Wellness in Athletic Training

See below for some general thoughts on how to stay healthy while training.

Nutrition

  1. If possible, eat organic whole foods.
    1. In Vancouver, BC? Check out: CSA Box Program OR SPUD
  2. Increase vegetable and fruit intake and eat a variety of colours!
  3. Eat healthy fats: extra-virgin olive oil, flaxseed oil, and omega-3s from cold-water fish.
    1. In Vancouver, BC? Check out the Vancouver Olive Oil Company
  4. Get proteins from legumes, nuts, seeds, and natural animal sources.
  5. Choose whole grain carbohydrates.
    1. Avoid refined (white) flours and sugar.
    2. Aim for 25 to 35g of fibre per day.
  6. Spice it up with garlic, turmeric, ginger, cayenne and others.

What is Overtraining?

Recall, a key principle of athletic training is minimal stress. Overtraining results when the TOTAL amount of stress experienced by an athlete exceeds their capacity to cope. Physical stress from training is a major contributor, but the total amount of stress also includes that which comes from school, work, relationships, lack of sleep, and a poor diet. A coach’s role is to push their athlete to overreach, but keep an open line of communication to ensure they are not overtraining. It’s a fine balance. Symptoms of overtraining include: persistent or worsening fatigue, irritability, depression, loss of weight, recurrent infections, salt cravings, sugar cravings, and reduced performance despite adequate rest.

Strategies to Prevent Overtraining:

  1. Follow the basic healthy nutrition plan above.
  2. Get adequate sleep! Rest is key.
    1. Remember: Training makes you strong, rest makes you fast. 
  3. Take a multivitamin. A good multivitamin is good insurance.

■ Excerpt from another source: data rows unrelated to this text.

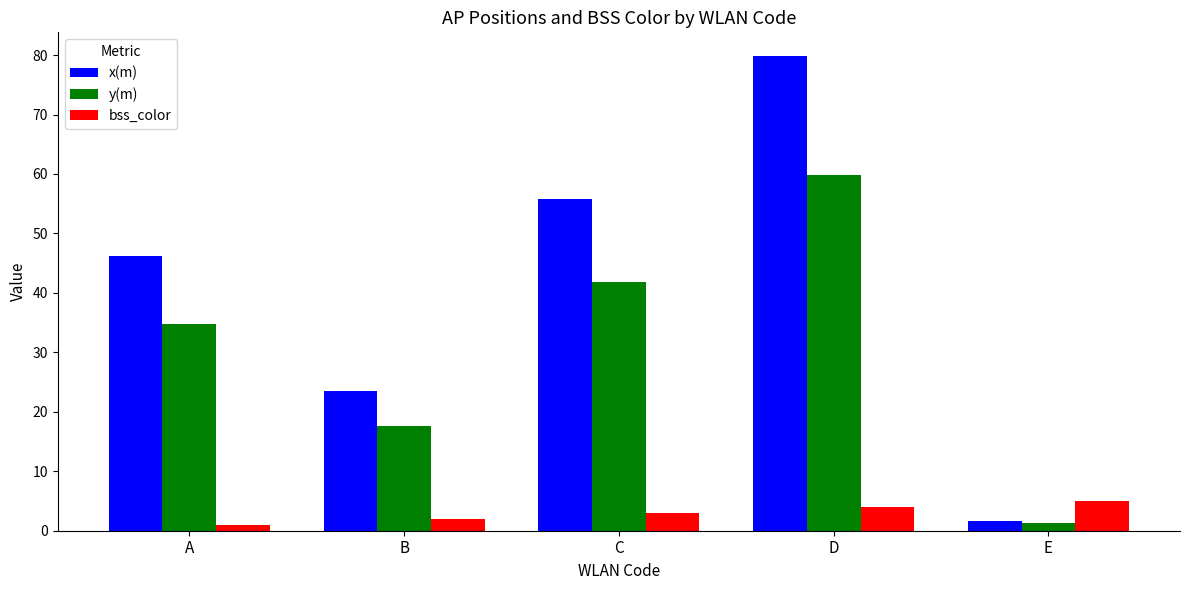

Which label corresponds to the largest value in the chart?

D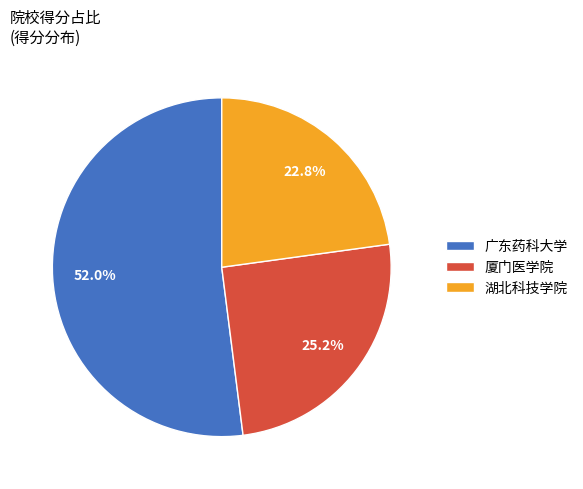

Which slice represents more than half of the pie?

广东药科大学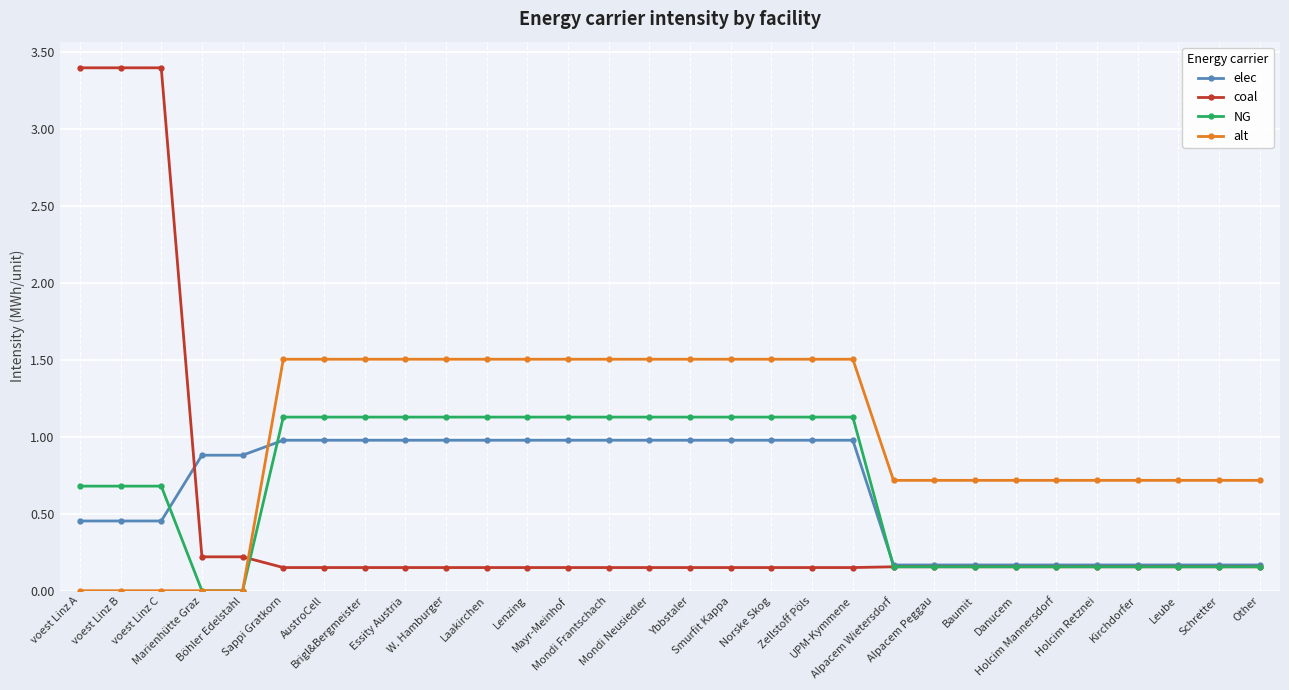

What are all the series names shown in the legend?

elec, coal, NG, alt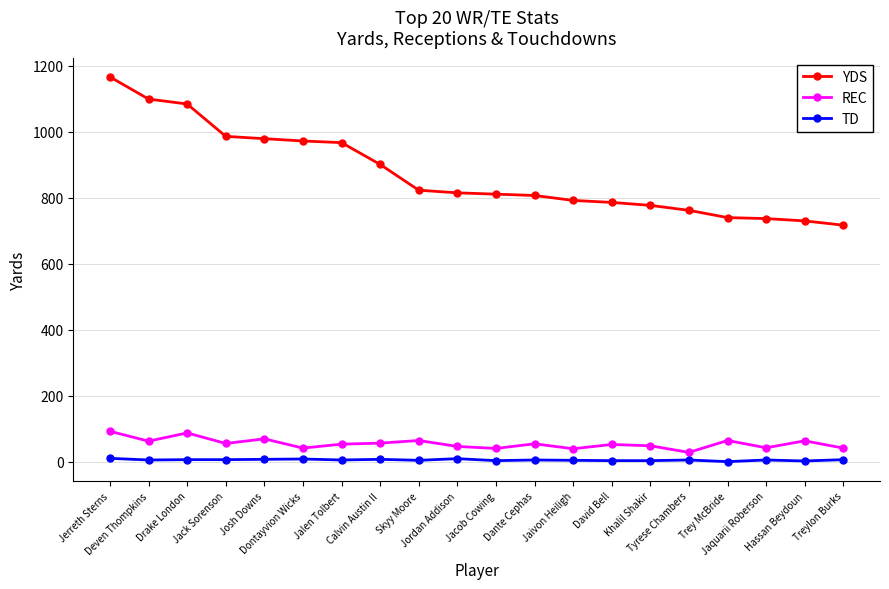

Which series has the largest total across all categories?

YDS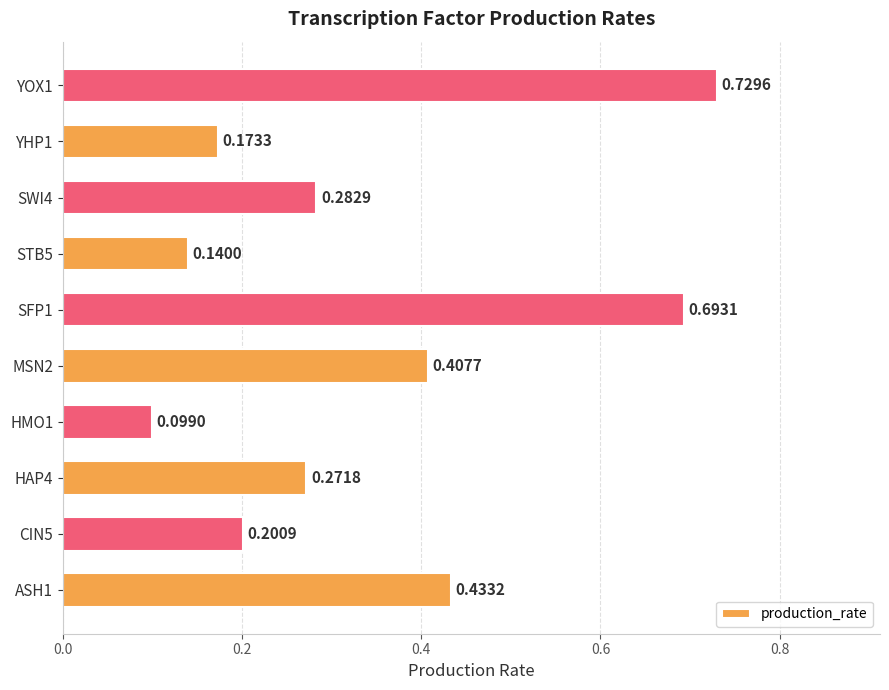

How many categories are shown in the chart?

10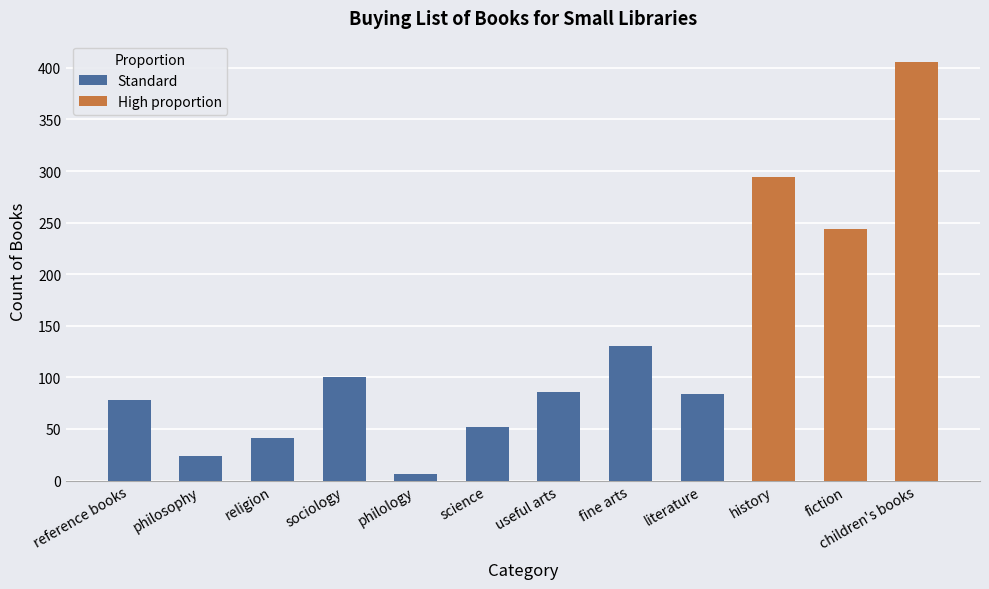

Reading right to left, extract all data points from this chart.

count: children's books=406.0	fiction=244.0	history=294.0	literature=84.0	fine arts=130.0	useful arts=86.0	science=52.0	philology=6.0	sociology=100.0	religion=41.0	philosophy=24.0	reference books=78.0
proportion: children's books=0.4	fiction=0.2	history=0.3	literature=0.1	fine arts=0.1	useful arts=0.1	science=0.0	philology=0.0	sociology=0.1	religion=0.0	philosophy=0.0	reference books=0.1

Getting all the required nutrients from your diet is hard. A multivitamin helps fill the gaps.
    1. Platinum naturals has a multivitamin for active individuals that also contains adrenal supports (also referred to as adaptogens) like cordyceps, ginseng, and rhodiola.
  4. Take a B-complex to support energy and hormone production.
  5. Laugh often. Enjoy nature. Breathe deeply.
  6. Use coping mechanisms that work for you (such as value affirmations, see below).
  7. As always, improve your wellness and inform your choices by engaging in multidisciplinary discussion. Talk to a health care professional you trust.

Value-Based Positive Affirmations

  1. Identify your values
    1. For instance: creativity, relationships (family, friends, groups, communities), independence, learning, cultural identity, honesty, integrity, helping others, educational achievements, connecting with nature, fitness, sense of humour, having fun.
  2. Reflect on why and when these values are important to you.
  3. During stressful situations, or when confronted by environments that challenge your sense of self (your self-worth), find strength in your values.